Caro Riccardo,
ho letto con molto interesse il tuo articolo pubblicato recentemente su L’incontro sulla posizione della borghesia liberale, che in questo momento appare “smarrita, apatica, e gravemente incapace di risollevarsi”.
La crisi economica, specie quella di questi ultimi anni e non solo, ha dato il colpo di grazia ad un ceto borghese illuminato, costituito in gran parte da professionisti, piccoli e medi imprenditori e commercianti, annientati e vilipesi da forze politiche, di governo e non, che hanno approfittato del loro potere costringendolo a deporre le armi del buon senso, della libera iniziativa, del fare per gli altri, che da sempre l’avevano contraddistinto e che ancora aveva carattere, aspirazioni, senso dello Stato.
Quella crisi si è accompagnata inevitabilmente ad una crisi di quei valori morali che costituivano il suo asse portante, la sua linfa tramandata di padre in figlio e che ha avuto come conseguenza anche l’abbandono di ogni interesse per la cosa pubblica, lasciando la stessa agli “interessati”, i quali hanno avuto purtroppo campo libero di fare i loro comodi.
Questo è stato il grave errore della borghesia: la paura di sporcarsi le mani, di rimanere coinvolti, capri espiatori di una realtà creata ad arte da personaggi che hanno inteso la politica come un taxi per arricchirsi.
Hai giustamente scritto che non spingiamo i nostri figli ad occuparsi della cosa pubblica, a studiare quanto è costata la nostra libertà di espressione, la nostra democrazia.
Ma come posso invitare mio figlio, integerrimo professionista e non lo dico solo io, che rinuncia a committenze e lavori per osservare i principi che sin da bimbo gli ho inculcato, quegli stessi principi con i quali io sono stato educato da mio padre?
Non è rinuncia ad una battaglia, come tu hai ben illustrato nel tuo articolo, è la constatazione di una amara realtà alla quale ci si può opporre, a mio sommesso parere, con un dignitoso comportamento per evidenziare che non siamo tutti uguali, non siamo massa, che ci sono persone che ancora credono in certi principi, di onestà correttezza e altro.

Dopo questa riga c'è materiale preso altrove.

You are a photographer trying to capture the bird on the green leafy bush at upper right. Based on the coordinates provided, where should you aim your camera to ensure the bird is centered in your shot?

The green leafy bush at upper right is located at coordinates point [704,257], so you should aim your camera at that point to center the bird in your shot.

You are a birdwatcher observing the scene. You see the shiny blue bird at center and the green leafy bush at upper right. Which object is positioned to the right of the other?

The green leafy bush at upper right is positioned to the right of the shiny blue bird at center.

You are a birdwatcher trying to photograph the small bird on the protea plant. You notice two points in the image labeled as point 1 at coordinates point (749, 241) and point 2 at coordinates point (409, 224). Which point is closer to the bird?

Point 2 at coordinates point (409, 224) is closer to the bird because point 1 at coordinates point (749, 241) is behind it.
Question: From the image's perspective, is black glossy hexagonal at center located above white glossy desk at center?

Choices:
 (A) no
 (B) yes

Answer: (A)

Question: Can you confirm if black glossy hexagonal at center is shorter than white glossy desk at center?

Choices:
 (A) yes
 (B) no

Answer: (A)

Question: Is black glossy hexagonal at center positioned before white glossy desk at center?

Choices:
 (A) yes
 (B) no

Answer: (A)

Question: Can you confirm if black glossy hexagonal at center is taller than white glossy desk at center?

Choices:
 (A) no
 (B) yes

Allora forse con l’esempio, quella borghesia liberale potrà superare “il silenzio opportunistico” al quale tu accenni.
Non è né rinuncia né remissione: all’arroganza di questa classe politica non puoi opporre soltanto la lucidità dei ragionamenti e delle azioni, mi sovviene il ritornello della canzone “… … e qui comando io e questa è casa mia…..”. Gli esempi sono quotidiani perché ormai la gente (il popolo bue) è disincantata, pensa solo all’oggi, tira a campare e si lascia illudere dalle promesse che non hanno fondamento.
Purtroppo anche la Chiesa con tanti esempi negativi ha fatto la sua parte. Chi ti scrive è cattolico praticante da lunga tradizione familiare, ma bisogna essere obbiettivi riconoscendo che l’Istituzione è fatta di uomini…..tralasciando le parole e l’impegno di Papa Francesco, spesso non raccolto dalla sua Corte, salvo sporadici episodi.
Molto bello il tuo articolo sul Papa che condivido in pieno, ma sono molto scettico che Bergoglio, certamente l’unico che, non avendo interessi terreni, ha una chiara visione della situazione e dei metodi per uscire da una crisi mondiale economica e morale, riesca a convincere chi ha le leve del comando e non solo ad attuare il suo programma.